Just empirically, over the last few days most of my “programming” is now writing English (prompting and then reviewing and editing the generated diffs), and doing a bit of “half-coding” where you write the first chunk of the code you’d like, maybe comment it a bit so the LLM knows what the plan is, and then tab tab tab through completions.

As an example, this the prompt I wrote for an image gallery (e.g: I generated this image gallery over the weekend with the help of the program that was written with the above prompt.)

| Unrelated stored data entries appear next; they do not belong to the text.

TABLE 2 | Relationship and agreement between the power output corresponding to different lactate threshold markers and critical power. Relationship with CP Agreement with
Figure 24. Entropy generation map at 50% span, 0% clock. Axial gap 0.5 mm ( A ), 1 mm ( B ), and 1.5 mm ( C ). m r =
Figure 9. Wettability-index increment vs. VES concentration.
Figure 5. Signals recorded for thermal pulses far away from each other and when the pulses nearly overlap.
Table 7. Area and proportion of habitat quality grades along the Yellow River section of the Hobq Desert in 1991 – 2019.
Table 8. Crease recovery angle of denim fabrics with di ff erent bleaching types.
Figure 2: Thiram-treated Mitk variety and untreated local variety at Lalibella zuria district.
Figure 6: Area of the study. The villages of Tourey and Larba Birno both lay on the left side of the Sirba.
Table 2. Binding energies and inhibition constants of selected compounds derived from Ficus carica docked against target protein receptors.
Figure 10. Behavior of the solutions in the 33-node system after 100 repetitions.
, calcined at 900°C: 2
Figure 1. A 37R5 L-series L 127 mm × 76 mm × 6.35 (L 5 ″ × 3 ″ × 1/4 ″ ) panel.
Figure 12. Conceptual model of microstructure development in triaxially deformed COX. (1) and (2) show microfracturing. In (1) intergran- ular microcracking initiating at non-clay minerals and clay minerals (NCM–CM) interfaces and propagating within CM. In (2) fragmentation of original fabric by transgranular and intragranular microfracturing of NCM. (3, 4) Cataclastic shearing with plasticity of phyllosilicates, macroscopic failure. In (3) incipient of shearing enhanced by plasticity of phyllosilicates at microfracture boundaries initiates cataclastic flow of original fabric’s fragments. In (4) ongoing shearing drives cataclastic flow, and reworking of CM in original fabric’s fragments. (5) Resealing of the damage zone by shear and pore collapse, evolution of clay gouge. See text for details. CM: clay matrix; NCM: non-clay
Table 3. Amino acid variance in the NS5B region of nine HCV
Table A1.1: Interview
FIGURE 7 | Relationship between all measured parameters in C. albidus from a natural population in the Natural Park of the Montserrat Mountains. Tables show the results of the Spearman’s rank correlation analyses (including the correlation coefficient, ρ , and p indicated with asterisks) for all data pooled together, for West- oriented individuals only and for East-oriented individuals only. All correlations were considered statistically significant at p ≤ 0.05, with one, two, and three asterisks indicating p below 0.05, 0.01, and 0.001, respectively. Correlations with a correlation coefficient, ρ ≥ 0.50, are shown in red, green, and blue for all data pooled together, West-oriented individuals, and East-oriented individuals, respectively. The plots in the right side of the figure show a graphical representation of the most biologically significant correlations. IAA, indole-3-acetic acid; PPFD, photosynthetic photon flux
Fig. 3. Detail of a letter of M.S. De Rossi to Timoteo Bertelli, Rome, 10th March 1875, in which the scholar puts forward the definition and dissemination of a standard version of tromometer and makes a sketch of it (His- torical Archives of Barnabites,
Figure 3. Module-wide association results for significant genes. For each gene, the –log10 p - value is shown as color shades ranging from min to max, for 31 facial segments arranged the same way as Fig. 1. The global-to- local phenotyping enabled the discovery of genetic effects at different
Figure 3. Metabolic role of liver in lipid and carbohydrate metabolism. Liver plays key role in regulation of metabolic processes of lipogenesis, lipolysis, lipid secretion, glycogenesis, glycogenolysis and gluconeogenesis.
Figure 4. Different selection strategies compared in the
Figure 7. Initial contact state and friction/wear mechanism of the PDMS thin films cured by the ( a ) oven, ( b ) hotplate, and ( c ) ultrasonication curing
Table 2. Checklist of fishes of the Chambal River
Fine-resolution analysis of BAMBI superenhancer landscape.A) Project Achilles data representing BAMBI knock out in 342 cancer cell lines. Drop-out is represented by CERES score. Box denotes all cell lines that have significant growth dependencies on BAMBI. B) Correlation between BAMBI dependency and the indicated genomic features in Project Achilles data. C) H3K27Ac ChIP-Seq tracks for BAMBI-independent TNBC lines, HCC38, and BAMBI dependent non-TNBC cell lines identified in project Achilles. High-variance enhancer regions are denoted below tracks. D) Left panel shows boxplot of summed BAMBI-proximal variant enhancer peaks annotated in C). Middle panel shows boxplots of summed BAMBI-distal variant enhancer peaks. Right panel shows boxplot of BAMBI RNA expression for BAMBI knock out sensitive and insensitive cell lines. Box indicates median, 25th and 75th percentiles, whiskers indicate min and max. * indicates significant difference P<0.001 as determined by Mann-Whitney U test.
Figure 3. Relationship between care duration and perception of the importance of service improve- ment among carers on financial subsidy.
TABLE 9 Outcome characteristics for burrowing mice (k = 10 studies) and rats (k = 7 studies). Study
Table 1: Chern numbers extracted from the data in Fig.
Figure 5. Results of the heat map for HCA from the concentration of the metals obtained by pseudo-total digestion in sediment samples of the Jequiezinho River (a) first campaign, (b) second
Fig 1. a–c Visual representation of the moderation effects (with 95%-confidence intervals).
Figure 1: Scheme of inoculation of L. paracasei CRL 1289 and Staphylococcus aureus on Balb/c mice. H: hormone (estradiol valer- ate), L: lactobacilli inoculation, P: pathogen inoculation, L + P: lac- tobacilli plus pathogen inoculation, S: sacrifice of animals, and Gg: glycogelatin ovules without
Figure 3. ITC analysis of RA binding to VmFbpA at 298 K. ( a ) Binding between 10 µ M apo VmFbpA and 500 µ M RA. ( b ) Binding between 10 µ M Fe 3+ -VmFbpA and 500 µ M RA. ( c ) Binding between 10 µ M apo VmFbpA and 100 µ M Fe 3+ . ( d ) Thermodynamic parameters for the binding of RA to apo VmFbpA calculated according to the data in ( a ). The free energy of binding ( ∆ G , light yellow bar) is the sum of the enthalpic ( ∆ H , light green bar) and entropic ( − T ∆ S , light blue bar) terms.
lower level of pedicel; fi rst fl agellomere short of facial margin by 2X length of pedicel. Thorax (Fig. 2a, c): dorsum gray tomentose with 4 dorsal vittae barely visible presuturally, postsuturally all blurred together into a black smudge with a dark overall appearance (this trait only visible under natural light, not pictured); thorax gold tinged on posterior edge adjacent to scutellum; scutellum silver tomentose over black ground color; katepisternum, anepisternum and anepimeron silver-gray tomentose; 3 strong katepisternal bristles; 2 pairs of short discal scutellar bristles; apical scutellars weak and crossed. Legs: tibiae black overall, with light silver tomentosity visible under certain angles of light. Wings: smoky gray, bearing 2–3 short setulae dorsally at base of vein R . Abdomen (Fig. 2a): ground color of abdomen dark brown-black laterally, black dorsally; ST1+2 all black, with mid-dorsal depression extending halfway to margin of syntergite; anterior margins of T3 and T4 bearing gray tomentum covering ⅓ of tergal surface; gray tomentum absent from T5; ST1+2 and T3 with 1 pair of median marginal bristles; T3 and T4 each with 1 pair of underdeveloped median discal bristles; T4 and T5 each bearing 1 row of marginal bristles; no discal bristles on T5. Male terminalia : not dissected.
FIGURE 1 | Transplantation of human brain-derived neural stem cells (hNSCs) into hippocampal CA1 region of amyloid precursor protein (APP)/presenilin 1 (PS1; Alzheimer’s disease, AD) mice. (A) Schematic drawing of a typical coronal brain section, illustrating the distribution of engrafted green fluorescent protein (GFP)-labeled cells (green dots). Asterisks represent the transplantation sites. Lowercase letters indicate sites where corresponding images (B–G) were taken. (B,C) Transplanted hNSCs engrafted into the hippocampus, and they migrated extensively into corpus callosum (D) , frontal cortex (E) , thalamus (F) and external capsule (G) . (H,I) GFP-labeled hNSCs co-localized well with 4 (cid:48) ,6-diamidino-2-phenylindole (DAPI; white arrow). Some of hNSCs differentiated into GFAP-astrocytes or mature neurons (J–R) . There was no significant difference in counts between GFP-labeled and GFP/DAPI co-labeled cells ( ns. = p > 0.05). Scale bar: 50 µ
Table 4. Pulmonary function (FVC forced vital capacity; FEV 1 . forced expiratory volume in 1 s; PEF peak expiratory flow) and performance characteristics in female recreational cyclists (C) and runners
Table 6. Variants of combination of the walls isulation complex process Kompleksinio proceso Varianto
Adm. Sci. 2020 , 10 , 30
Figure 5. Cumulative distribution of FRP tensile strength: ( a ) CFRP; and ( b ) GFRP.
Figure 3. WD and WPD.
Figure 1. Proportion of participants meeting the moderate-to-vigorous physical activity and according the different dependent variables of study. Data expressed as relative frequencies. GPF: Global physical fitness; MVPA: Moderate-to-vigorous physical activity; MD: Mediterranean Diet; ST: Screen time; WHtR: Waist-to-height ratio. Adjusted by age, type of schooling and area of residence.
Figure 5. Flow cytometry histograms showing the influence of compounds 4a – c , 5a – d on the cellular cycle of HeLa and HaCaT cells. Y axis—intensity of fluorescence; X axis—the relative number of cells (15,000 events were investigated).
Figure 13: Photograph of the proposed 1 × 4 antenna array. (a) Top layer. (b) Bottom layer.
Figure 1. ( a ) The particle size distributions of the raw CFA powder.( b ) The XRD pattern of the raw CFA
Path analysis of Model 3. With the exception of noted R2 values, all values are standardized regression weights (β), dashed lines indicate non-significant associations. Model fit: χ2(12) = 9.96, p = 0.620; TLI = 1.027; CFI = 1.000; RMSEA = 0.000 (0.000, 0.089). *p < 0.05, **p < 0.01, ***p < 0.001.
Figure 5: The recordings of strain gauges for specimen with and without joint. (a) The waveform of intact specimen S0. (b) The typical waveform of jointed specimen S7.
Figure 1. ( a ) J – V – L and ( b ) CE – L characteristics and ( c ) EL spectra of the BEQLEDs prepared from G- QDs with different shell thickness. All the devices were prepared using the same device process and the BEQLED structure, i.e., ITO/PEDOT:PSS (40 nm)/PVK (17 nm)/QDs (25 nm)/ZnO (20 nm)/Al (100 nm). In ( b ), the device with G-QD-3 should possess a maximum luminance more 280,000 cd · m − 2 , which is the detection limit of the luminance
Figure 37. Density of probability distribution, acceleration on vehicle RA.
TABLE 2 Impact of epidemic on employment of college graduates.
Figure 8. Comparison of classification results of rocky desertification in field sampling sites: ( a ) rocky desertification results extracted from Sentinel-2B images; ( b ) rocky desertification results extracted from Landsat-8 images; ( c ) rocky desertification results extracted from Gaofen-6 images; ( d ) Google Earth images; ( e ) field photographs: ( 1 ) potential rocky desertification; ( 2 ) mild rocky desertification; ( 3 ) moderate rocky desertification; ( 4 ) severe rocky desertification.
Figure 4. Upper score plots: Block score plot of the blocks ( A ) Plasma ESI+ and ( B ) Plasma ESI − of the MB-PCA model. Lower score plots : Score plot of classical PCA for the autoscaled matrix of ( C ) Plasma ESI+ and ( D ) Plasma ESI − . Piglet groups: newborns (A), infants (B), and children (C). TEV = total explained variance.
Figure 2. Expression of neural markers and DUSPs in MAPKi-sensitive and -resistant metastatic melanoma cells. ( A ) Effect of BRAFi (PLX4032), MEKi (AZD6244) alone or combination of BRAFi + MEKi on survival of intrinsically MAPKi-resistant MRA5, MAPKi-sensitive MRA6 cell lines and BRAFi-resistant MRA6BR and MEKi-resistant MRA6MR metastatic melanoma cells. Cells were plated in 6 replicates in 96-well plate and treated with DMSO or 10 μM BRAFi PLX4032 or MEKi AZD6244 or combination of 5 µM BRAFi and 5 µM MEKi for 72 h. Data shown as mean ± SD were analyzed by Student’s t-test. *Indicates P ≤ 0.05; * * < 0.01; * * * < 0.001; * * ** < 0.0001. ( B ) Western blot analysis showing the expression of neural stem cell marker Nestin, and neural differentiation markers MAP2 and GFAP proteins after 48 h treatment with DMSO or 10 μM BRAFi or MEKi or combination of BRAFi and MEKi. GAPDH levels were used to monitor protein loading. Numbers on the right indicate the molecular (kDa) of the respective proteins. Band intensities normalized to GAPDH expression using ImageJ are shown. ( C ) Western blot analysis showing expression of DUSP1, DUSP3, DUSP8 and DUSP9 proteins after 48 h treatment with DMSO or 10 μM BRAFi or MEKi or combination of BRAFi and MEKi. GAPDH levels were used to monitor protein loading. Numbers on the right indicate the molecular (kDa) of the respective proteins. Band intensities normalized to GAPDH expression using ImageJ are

Write a  script to show to generate a HTML gallery from a list of .HEIC pictures
in a directory.
Extract the geolocation - Place/City, State, Country for each picture.
If geolocation is unable to return a location, use "PLACE" as the placeholder.
Convert the HEIC images to WEBP.
Use tailwindcss.
Use the webp images as thumbnails on the gallery page.
do not generate seperate thumbnail files, use the webp files.
the webp iamges should link to the full size HEIC images for download.
The thumbnails should be a max width of 300px.
The thumbnails should be arranged not more than 4 in a row.
The pictures should be grouped by their geolocation.
Name each group of pictures by the geolocation embedded in the pictures.
Save the geolocation information in geolocation.json file.
The script should take the input dir, output dir, and output file as script arguments.
Default output file is gallery.html
Embed dependencies into the script.

Couple of things to note here:

  1. I write one statement per line. This way, it allows me to rearrange sentences in a way that has a logical flow. e.g: I want the program to extract the geolocation data before deleting it (I actually removed that line later).
  2. It is top down. state the purpose up front - “Write a script to blah
  3. Tell the LLM to use the frameworks. Whether it is tailwind or prologue.
  4. At the end, I also want instructions for installing, running, command-line options etc.
  5. For bigger applications, I also tell it to generate a directory structure for the project. This is especially handy if you are slightly unfamiliar with the framework etc. Note: I saw someone ask the LLM to generate the directory structure of the app it was generating right at the top - I think that’s a good idea to copy.

As Prof. Ng also says here, the order in which information is presented to the LLM makes an impact on the results.